START Records for the exercise
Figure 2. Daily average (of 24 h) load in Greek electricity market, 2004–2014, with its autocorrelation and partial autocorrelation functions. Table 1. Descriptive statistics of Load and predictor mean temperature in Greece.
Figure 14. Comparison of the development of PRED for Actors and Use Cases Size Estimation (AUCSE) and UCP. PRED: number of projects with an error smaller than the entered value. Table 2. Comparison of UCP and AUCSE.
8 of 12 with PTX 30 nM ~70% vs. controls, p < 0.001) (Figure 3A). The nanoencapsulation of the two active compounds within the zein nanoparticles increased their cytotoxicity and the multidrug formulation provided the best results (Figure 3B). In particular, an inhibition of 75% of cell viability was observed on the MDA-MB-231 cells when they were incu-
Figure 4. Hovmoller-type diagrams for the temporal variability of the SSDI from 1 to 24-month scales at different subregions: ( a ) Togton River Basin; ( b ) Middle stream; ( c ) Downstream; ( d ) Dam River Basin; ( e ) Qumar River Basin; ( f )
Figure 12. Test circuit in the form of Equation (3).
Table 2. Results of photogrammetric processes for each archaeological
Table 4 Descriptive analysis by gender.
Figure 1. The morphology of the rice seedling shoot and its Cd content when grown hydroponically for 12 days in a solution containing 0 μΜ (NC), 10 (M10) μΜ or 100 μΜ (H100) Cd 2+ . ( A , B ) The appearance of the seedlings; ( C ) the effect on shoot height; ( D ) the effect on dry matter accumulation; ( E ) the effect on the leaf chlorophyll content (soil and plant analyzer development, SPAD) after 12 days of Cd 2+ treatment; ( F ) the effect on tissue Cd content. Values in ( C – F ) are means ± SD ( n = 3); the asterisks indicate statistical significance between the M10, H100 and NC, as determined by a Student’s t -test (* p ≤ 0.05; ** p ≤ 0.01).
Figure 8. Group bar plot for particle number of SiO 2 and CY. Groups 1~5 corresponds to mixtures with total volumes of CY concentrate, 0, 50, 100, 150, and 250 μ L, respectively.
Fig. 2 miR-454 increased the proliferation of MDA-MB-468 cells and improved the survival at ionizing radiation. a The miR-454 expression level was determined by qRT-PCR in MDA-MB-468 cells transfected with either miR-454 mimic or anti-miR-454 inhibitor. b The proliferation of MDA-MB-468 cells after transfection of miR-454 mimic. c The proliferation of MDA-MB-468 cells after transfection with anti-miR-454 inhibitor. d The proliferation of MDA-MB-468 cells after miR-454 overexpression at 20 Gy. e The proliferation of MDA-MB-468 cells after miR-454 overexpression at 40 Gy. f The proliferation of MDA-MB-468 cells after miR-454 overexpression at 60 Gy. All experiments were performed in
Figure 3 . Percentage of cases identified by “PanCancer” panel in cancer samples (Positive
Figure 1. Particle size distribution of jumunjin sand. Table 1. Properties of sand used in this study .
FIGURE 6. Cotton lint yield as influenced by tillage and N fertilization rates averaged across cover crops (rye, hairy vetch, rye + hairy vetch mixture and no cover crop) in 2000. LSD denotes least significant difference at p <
END Records for the exercise
Give the data back in full, exactly as written.

Figure 2. Daily average (of 24 h) load in Greek electricity market, 2004–2014, with its autocorrelation and partial autocorrelation functions. Table 1. Descriptive statistics of Load and predictor mean temperature in Greece.
Figure 14. Comparison of the development of PRED for Actors and Use Cases Size Estimation (AUCSE) and UCP. PRED: number of projects with an error smaller than the entered value. Table 2. Comparison of UCP and AUCSE.
8 of 12 with PTX 30 nM ~70% vs. controls, p < 0.001) (Figure 3A). The nanoencapsulation of the two active compounds within the zein nanoparticles increased their cytotoxicity and the multidrug formulation provided the best results (Figure 3B). In particular, an inhibition of 75% of cell viability was observed on the MDA-MB-231 cells when they were incu-
Figure 4. Hovmoller-type diagrams for the temporal variability of the SSDI from 1 to 24-month scales at different subregions: ( a ) Togton River Basin; ( b ) Middle stream; ( c ) Downstream; ( d ) Dam River Basin; ( e ) Qumar River Basin; ( f )
Figure 12. Test circuit in the form of Equation (3).
Table 2. Results of photogrammetric processes for each archaeological
Table 4 Descriptive analysis by gender.
Figure 1. The morphology of the rice seedling shoot and its Cd content when grown hydroponically for 12 days in a solution containing 0 μΜ (NC), 10 (M10) μΜ or 100 μΜ (H100) Cd 2+ . ( A , B ) The appearance of the seedlings; ( C ) the effect on shoot height; ( D ) the effect on dry matter accumulation; ( E ) the effect on the leaf chlorophyll content (soil and plant analyzer development, SPAD) after 12 days of Cd 2+ treatment; ( F ) the effect on tissue Cd content. Values in ( C – F ) are means ± SD ( n = 3); the asterisks indicate statistical significance between the M10, H100 and NC, as determined by a Student’s t -test (* p ≤ 0.05; ** p ≤ 0.01).
Figure 8. Group bar plot for particle number of SiO 2 and CY. Groups 1~5 corresponds to mixtures with total volumes of CY concentrate, 0, 50, 100, 150, and 250 μ L, respectively.
Fig. 2 miR-454 increased the proliferation of MDA-MB-468 cells and improved the survival at ionizing radiation. a The miR-454 expression level was determined by qRT-PCR in MDA-MB-468 cells transfected with either miR-454 mimic or anti-miR-454 inhibitor. b The proliferation of MDA-MB-468 cells after transfection of miR-454 mimic. c The proliferation of MDA-MB-468 cells after transfection with anti-miR-454 inhibitor. d The proliferation of MDA-MB-468 cells after miR-454 overexpression at 20 Gy. e The proliferation of MDA-MB-468 cells after miR-454 overexpression at 40 Gy. f The proliferation of MDA-MB-468 cells after miR-454 overexpression at 60 Gy. All experiments were performed in
Figure 3 . Percentage of cases identified by “PanCancer” panel in cancer samples (Positive
Figure 1. Particle size distribution of jumunjin sand. Table 1. Properties of sand used in this study .
FIGURE 6. Cotton lint yield as influenced by tillage and N fertilization rates averaged across cover crops (rye, hairy vetch, rye + hairy vetch mixture and no cover crop) in 2000. LSD denotes least significant difference at p <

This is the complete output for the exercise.